In terms of $d_i$ terms, then, we find each $c_ie_i = x - c_id_i + 7k$ .

Then $E= 2e_1 +3e_2 +1e_3 -2e_4 -3e_5 -e_6 +2e_7 +3e_8 +e_9$ mod 7 can be expressed $E= (x-2d_1)+(x-3d_2)+(x-d_3)+...+(x-d_9) = (9x)-D$ mod 7 = (9x)- x = 8x = x mod 7. (Note that the 7s, which do not change the mod value, have been eliminated.)

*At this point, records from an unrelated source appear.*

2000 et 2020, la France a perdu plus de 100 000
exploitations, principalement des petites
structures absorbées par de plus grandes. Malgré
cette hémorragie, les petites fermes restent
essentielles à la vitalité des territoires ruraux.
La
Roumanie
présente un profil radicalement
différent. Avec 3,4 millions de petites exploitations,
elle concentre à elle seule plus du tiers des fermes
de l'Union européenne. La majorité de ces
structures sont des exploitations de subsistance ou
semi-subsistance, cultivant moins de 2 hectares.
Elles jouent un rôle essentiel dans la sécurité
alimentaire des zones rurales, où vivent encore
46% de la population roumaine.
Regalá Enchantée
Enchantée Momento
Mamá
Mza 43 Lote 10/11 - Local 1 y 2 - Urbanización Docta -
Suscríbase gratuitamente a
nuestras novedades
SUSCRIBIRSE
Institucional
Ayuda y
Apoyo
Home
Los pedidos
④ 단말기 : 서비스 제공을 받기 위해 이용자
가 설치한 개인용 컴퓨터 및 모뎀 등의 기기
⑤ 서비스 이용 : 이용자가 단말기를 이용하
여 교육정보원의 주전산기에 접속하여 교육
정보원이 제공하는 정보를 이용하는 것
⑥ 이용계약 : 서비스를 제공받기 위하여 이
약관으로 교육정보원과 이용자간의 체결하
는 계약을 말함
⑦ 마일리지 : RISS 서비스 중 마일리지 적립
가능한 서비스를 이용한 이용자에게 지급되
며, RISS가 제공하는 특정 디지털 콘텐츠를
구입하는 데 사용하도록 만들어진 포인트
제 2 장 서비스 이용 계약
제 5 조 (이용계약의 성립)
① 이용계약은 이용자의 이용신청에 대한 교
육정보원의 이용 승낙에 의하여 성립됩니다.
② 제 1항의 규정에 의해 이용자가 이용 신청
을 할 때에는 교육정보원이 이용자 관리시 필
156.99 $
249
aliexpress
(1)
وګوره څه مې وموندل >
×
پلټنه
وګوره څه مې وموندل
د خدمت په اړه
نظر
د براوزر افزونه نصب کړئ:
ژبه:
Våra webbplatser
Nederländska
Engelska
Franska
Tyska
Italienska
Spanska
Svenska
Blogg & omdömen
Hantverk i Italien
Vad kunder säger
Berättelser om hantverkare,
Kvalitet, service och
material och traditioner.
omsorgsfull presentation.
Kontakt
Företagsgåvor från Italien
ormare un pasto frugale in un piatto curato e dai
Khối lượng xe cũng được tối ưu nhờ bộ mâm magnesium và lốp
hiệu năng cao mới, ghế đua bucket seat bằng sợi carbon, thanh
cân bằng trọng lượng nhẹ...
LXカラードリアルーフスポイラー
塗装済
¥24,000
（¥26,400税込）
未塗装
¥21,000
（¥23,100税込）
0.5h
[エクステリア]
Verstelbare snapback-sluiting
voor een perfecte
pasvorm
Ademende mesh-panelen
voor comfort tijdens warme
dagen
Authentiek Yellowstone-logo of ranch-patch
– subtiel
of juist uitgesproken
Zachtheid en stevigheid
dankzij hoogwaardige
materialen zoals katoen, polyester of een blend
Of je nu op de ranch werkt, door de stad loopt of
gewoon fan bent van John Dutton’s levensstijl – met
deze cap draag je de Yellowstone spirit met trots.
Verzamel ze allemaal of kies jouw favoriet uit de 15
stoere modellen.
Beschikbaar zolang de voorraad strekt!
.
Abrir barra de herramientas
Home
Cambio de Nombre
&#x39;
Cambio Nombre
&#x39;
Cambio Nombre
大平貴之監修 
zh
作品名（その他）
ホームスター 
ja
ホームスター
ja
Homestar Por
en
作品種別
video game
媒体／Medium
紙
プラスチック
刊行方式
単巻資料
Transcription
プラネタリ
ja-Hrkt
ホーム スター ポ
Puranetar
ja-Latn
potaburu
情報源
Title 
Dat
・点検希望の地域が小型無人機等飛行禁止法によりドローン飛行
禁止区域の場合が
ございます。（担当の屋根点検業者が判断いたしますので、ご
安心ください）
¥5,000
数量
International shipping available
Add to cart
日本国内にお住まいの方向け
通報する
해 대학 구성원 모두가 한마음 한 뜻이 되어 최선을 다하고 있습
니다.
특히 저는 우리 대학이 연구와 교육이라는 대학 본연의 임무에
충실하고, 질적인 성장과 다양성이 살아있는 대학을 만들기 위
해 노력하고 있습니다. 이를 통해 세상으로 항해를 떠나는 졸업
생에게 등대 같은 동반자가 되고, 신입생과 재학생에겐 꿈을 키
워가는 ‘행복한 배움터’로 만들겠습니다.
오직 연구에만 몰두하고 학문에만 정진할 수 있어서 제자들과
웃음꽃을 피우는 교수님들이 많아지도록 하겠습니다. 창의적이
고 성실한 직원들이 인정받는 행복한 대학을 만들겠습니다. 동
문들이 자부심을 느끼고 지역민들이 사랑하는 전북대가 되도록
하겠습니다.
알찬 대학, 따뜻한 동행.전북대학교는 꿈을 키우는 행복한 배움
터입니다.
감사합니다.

Each number in F must make the modified E equal 0 mod 7, so for each $e_i$ , $f_i = \frac{x+7k_2}{c_i} -e_i = \frac{x+7k_2}{c_i} - (\frac{x+7k_1}{c_i} -d_i)$ .

By design and selection of k, all $(f_i)$ are integers, and $d_i - f_i$ is always an integer because it is the difference of two integers.

$d_i - f_i = \frac{7k_2-7k_1}{c_i}$

$c_i$ is a member of the set {1, 2, 3}. Since no $c_i$ divides 7, 7 may be factored and $7\frac{k_2-k_1}{c_i} = d_i - f_i$ is the product of two integers.